Читаем Аметистовый блин полностью

Лиловое сияние с белесыми язычками вышло из-под него, окружив камень, и стало расти, и возник круг, который только казался кругом – на самом деле это была дыра в потемневшем и сгустившемся воздухе. Оттуда пришел ровный гул, заполнил собой помещение, стал ощутим, как проходящая по телу нервная дрожь, дрожь не страха, но предвкушения.

Сережа протянул к дыре руку – и ощутил, что ложится на плотный воздух, как на теплую волну, и волна вносит его в отверстие вместе с зажатой под мышкой вампиршей.

Тут дверь резко отворилась и раздались два выстрела.

Сережа ощутил прикосновение к левой подошве, лягнул медленно прилетевшую пулю – и она полетела назад, туда, где Ромка и его напарник еще только собирались захлопнуть дверь, чтобы самим не надышаться дрянью.

А впереди стоял человек, протянув к Сереже руки, и готовился принять его в объятия.

Это был высокий человек в лиловом бархатном кафтане по колено, и кафтан был надет на голое тело, однако об этом издали трудно было догадаться – вся грудь встречающего была покрыта черной порослью. Через левое плечо была перекинута шитая золотом широкая перевязь – широкая для кого-то другого, но не для этого гиганта. На перевязи висел клинок в ножнах, и если бы Сережа разбирался хоть в чем-то, кроме электроники и культуризма, он бы сразу сказал – нет, не шпага, таких широких шпаг не бывает, и на саблю тоже что-то мало похоже…

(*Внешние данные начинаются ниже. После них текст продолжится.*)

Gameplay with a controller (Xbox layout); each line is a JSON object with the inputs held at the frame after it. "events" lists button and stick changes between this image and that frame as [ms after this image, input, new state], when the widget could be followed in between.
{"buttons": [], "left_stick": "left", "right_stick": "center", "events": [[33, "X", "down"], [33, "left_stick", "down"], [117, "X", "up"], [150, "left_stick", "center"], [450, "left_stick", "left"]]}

Между рук висел в воздухе темно-красный шар и медленно вращался. В тот миг, когда Сережа чуть не влетел головой в широкую грудь человека, его шар взмыл ввысь.

– Держись, приятель! – с тем две мощные волосатые руки схватили Сережу за плечи, подтолкнули вверх, он принял вертикальное положение и медленно опустился – не выпуская, впрочем, из-под мышки совсем ошалевшую от полета бабку.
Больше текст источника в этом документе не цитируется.